Friday, September 2, 2011

Shopping Buddy

Today started out with great, ambitious intentions.  I had gotten a decent night's sleep last night, so my pain level was really low this morning.  I got up, got dressed, and got both of my girls ready to go run a bunch of errands.  Contrary to what some may think, I really like running errands.  I like getting out of the house, and, stereotypically, I like shopping.


Lucky for me, I have the cutest shopping buddy EVER.  Addison, my 3-year old.  She adores getting out and going shopping, just like I do.  She can distinguish most stores from a mile away, simply by the route in which we're driving.  She loves the grocery store, and riding in the "blue cars".  She loves going to Target, and especially WalMart.  I love going shopping with her....almost as much as I love going by myself.  


So we set out this morning, with the promise to Addison that we would run a couple errands, then hit up WalMart and the grocery store.  Addison was elated!  And after every "errand" we ran, she would ask, "Mommy, are we going shopping NOW??"  We made it to the bank, dropped something off to my sister-in-law, paid and bill, and took my husband lunch.  I had hardly even gotten out of the car, but by that point, I was utterly exhausted!  All I could think about was getting home, putting my kids down for naps, and taking one myself.  I wanted nothing more than to kick off my shoes and take my AFO off.

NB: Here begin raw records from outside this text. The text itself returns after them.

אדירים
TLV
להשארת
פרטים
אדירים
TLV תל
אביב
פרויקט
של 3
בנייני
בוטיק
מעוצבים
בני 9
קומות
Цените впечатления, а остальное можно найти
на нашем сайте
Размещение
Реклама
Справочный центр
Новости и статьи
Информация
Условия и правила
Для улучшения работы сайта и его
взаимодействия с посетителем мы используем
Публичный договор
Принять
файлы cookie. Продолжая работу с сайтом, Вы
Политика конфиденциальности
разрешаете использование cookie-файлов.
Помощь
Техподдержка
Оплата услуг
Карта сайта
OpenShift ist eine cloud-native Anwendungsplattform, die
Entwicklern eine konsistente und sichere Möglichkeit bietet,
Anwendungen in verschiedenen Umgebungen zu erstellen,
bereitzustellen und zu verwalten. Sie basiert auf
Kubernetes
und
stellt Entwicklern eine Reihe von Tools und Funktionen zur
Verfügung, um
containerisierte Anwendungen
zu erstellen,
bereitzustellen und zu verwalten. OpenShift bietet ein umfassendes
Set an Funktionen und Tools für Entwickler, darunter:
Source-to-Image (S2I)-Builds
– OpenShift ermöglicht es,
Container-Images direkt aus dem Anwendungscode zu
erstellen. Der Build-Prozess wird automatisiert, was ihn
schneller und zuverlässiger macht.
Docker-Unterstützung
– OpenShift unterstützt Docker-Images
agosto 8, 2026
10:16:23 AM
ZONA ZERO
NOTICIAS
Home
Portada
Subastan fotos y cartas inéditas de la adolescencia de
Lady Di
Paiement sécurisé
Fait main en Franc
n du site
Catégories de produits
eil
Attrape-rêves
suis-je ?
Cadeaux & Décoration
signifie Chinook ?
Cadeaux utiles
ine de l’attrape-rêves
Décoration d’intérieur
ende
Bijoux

But how do I explain that to my eager 3-year old?  How do I explain that suddenly the thought of hauling 2 children through the grocery store makes me cringe?  How do I explain the intense pain that would likely follow, and how long it would take to recover from that?  How do I explain to her that I'm already exhausted, and I'm not entirely sure why? And the worst....how do I come to grips with the possibility that my sweet, eager daughter may one day be in the same position I'm in....not so willing and eager anymore?


In the end, I don't explain those things.  I simply reason with her that it's nap time, and end with a promise that when I do get to the grocery store, she can go with me.  Then come the promises of riding in the "blue car" at the store and getting a lollipop from the checker if she's good.


Hopefully we'll make it to the store tomorrow.

2 comments:

Lenka said...

I feel all of your heartache! I've been in your shoes, really! I've learned not to say anything to my girl (and boy) unless I'm really sure I'm up to the challenge. Then, I put that first, in case my energy crashes. It's tough because the errands need running, and the fun stuff is a good motivator, but I feel terrible when I let them down. Not easy!
For her, maybe our we can change the stories for her generation, so she won't feel bad (like I do) about using scooters in big stores. Then she'll enjoy them as much as ever :)
We have to go shopping one day. With lots of rest breaks. That's my other strategy. I do one trip in the am and another in the pm, and stop somewhere along the way for a snack. It's tough! I hope you feel better today!
Lenka

Casee said...

I don't suffer from CMT, but there are days that after I run a bunch of errands the last thing I want to do is stop at the store. Not because I am in pain, but just because it is a pain, especially with a not-so-eager-to-go-shopping two-year old boy! And I think kids are understanding of that, I am sure Addison realized that it wasn't the end of the world that she wasn't going to the store right then, since she knows you'll take her with you when you go.